Exercise tasks ::
#1 Translate this sentence from the passage on the grand canonical ensemble into Spanish: "With this trick, we get rid of the integration over the microscopic configurations of the reservoir."
#2 Carry on the passage on the generalized and grand canonical ensembles from the point where it stops.

Text passage ::

━━━━━━━━━━━━━━━━━━━━

Generalized ensemble and grand canonical ensemble

We can dial back to the derivation of canonical ensemble from micro canonical ensemble. We follow the logical structure below.

1. We start by consider the system and the reservoir as a composite system. And we assume this composite system is isolated from the rest of the world. So we can use the micro canonical ensemble to describe this composite system.

2. We consider the two sub-systems can exchange an extensive quantity, energy, between the system we are interested in and the reservoir that is in contact with our system. When the extensive quantity, energy, is exchanged within the system and the reservoir, the total extensive quantity is conserved because the composite system is assumed to be isolated. This allows us to write down the expectation value of any observable defined on the system to be restricted by the conservation of the extensive quantity, energy. We should consider the microscopic configuration of the system and the reservoir.

3. We convert the phase space of the reservoir that is restricted by the conservation of energy to the expression of entropy of the reservoir using the Boltzmann’s postulate. With this trick, we get rid of the integration over the microscopic configurations of the reservoir.

4. By definition, the reservoir is huge comparing with the system such that the intensive variable, temperature, can be considered to be fixed. Because of that, we can expand the exponent, which is the entropy of the reservoir, as a function of the extensive quantity, energy, near the total energy using the ratio of the extensive quantity between the system and the reservoir as the small parameter.

5. Then, we got the probability of the microscopic configuration \(\xi_s\) is proportional with the exponential function. The argument of the exponential function is related to the first derivative of the entropy of the reservoir with respect to the extensive quantity and the corresponding extensive quantity, energy, for the microscopic configuration \(\xi_s\). This is the Boltzmann factor. The derivative is related to a fix quantity, temperature.

6. So we can argue the probability of the microscopic configurations is proportional with Boltzmann factor and the rest of the calculation just follows.

━━━━━━━━━━━━━━━━━━━━

Extracted records ::
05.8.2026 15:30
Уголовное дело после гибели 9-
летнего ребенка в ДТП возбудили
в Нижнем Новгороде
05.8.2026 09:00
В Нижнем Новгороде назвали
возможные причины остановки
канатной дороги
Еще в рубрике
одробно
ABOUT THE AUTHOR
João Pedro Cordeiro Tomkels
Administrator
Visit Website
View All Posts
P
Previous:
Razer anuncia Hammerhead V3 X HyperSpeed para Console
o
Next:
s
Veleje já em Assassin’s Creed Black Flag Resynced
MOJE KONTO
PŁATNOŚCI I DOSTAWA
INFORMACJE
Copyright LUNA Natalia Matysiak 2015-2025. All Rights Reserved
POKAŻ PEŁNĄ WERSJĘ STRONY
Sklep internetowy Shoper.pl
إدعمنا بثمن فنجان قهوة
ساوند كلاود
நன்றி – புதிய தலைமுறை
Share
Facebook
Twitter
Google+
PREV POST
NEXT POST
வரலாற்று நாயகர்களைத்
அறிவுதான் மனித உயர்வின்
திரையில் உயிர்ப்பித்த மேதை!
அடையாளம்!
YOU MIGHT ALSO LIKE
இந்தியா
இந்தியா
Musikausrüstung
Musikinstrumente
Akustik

━━━━━━━━━━━━━━━━━━━━

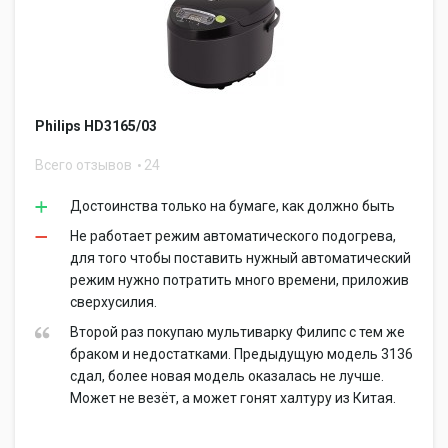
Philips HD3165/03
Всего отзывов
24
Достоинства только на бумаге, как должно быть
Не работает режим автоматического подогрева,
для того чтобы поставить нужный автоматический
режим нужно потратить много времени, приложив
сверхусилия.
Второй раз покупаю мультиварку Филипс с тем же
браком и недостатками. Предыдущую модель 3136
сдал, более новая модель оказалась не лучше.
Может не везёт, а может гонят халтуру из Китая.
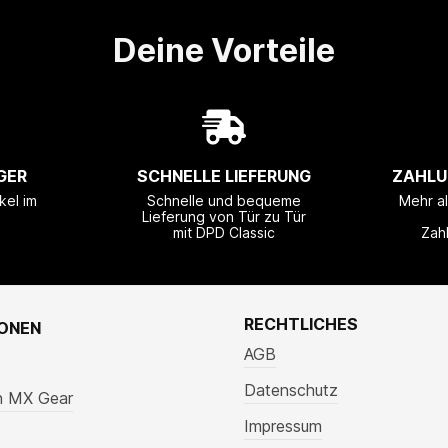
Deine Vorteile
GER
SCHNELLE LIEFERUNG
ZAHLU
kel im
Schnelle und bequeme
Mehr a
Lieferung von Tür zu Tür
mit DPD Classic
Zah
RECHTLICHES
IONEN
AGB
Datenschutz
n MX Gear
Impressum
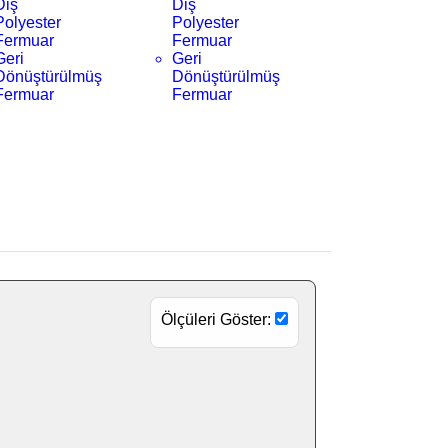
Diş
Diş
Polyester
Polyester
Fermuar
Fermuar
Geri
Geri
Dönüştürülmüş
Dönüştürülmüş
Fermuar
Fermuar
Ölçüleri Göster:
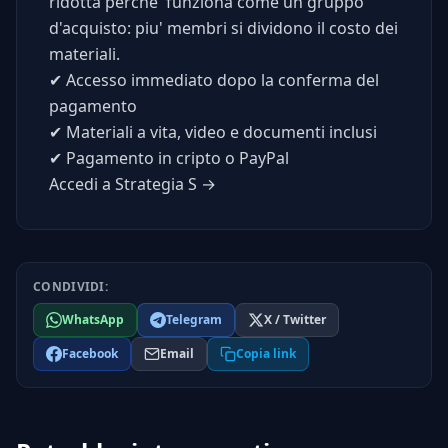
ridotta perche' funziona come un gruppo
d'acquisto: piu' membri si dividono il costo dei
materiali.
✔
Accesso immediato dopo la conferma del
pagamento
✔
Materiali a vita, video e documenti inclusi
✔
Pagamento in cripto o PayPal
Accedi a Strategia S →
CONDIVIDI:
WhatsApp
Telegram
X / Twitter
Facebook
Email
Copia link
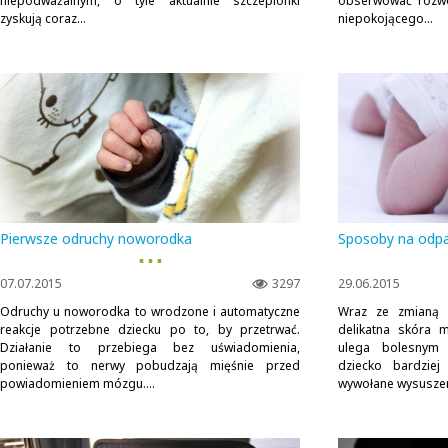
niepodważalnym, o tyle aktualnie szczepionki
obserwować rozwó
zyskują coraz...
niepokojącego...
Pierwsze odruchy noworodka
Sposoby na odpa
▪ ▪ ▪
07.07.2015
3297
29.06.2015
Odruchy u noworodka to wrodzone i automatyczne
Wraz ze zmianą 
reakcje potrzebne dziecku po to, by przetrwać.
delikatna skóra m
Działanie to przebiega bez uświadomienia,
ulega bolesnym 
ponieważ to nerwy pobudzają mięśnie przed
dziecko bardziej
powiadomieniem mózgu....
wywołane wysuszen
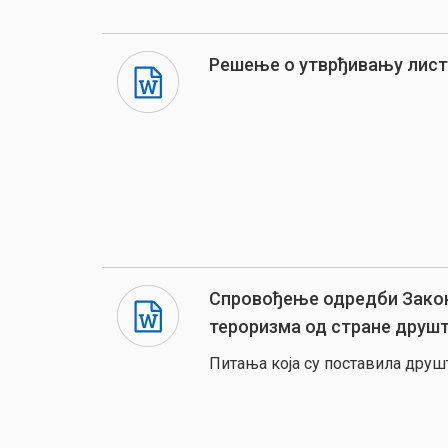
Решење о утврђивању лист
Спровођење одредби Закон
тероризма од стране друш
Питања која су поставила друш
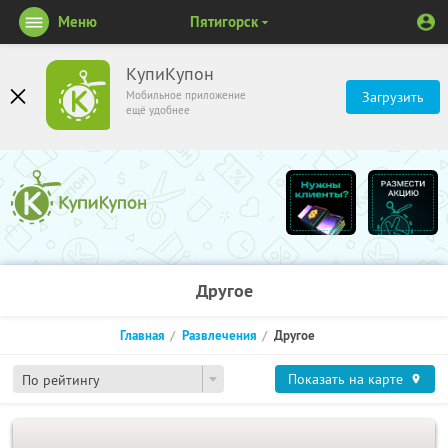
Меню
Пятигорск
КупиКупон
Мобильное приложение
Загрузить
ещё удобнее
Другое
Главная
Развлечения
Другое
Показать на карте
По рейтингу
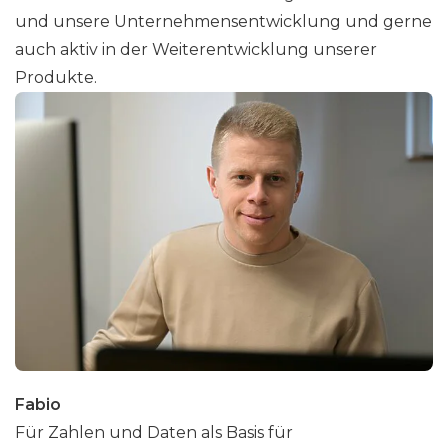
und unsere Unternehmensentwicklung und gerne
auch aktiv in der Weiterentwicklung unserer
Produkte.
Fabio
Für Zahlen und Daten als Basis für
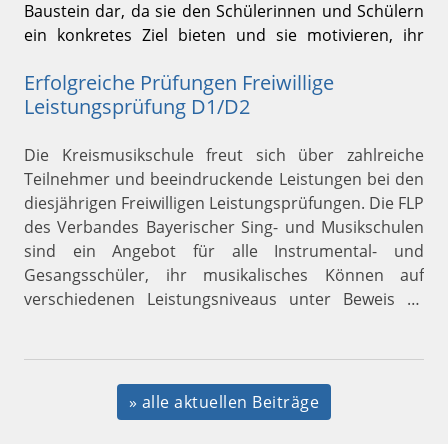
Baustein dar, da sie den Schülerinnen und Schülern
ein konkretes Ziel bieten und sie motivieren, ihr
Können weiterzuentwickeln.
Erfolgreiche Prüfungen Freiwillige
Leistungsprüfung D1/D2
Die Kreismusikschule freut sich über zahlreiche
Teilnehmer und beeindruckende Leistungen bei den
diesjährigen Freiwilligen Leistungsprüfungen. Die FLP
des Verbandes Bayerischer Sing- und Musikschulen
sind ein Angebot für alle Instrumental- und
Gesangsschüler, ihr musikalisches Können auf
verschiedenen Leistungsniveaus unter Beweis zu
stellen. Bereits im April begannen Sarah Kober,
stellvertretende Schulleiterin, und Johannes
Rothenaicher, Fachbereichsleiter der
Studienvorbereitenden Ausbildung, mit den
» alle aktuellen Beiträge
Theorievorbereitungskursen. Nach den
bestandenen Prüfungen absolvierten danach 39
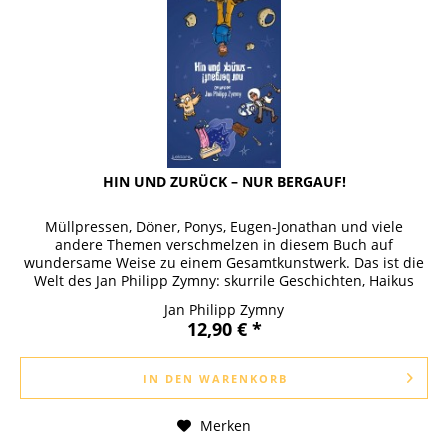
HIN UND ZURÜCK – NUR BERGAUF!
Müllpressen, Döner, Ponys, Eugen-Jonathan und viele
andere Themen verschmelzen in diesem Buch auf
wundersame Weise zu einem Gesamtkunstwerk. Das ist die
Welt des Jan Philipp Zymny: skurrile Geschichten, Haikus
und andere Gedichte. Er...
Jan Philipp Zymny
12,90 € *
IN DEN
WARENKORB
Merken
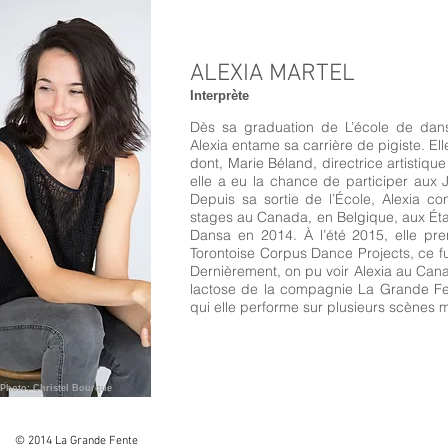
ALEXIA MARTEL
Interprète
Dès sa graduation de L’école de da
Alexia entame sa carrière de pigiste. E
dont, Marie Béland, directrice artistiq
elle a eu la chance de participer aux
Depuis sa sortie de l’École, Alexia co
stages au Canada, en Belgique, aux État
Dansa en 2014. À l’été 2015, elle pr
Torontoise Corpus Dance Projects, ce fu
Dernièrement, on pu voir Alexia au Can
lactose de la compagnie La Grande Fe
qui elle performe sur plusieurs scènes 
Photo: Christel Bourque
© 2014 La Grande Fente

━━━━━━━━━━━━━━━━━━━━

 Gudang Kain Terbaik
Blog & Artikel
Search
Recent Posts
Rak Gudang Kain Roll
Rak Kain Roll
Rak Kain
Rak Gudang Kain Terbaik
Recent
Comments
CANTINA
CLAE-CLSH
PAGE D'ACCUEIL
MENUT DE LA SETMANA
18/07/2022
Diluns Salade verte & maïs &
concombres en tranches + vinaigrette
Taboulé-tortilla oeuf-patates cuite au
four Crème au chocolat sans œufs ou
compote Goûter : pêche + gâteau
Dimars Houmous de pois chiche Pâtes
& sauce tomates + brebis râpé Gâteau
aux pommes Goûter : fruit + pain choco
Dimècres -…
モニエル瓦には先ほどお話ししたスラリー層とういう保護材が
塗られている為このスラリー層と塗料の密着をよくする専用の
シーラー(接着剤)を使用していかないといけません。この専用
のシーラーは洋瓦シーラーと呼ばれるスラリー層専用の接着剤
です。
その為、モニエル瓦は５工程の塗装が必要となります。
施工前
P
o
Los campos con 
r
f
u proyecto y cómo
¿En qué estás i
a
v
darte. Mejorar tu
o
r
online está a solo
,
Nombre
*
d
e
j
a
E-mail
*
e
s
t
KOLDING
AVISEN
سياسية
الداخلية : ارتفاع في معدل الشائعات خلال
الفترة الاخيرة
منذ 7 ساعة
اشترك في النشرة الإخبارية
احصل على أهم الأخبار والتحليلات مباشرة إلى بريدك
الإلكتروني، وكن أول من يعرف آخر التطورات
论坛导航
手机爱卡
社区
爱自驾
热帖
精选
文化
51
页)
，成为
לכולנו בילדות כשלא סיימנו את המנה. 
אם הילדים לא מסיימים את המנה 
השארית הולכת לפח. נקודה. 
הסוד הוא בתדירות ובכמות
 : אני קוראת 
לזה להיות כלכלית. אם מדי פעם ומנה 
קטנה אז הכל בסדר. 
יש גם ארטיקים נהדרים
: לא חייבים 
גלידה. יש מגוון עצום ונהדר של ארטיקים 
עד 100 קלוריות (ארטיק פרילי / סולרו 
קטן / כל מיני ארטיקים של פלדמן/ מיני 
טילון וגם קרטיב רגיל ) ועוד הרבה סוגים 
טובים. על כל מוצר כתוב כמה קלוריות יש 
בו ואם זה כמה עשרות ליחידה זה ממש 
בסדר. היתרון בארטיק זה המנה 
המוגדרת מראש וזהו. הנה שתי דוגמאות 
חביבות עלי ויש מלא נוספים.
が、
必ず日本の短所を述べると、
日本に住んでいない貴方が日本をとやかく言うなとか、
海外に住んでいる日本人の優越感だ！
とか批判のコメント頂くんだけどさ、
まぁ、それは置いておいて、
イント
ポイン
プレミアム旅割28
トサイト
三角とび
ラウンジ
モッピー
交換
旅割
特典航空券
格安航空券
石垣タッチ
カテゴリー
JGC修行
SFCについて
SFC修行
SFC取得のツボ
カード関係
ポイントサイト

━━━━━━━━━━━━━━━━━━━━

Solved problems ::
#1 Con este truco, nos deshacemos de la integración sobre las configuraciones microscópicas del reservorio.

#2
At this point, we found we can generalize this procedure easily by substitute the extensive quantity, energy, by any possible extensive quantity \(X_i\). The reservoir can be defined to be a reservoir such that the corresponding first derivative of the entropy of the reservoir with respect to the extensive quantity \(X_i\) to be fixed. Just like the temperature in the canonical ensemble. Then we can run through identical arguments we used in canonical ensemble to derive the corresponding ensemble theory. This is the idea of the generalized ensemble.

To be more specific, the reservoir has the property that \(f_i\) is fixed. Where we define \(f_i\) via

\[ \left.\frac{\partial S^{(R)}}{\partial X_i^{(R)}}\right|_E=-\frac{f_i}{T} \]

The additional factor we need to include in the probability description is simply \(\exp\left[\beta \sum_i f_i X_i^{(s)}(\xi_s)\right]\). Here, sum over \(i\) indicates all the possible extensive quantities that is allowed to exchange when the system and the reservoir is in contact and the corresponding intensive variables that is kept fixed during the process of reaching equilibrium.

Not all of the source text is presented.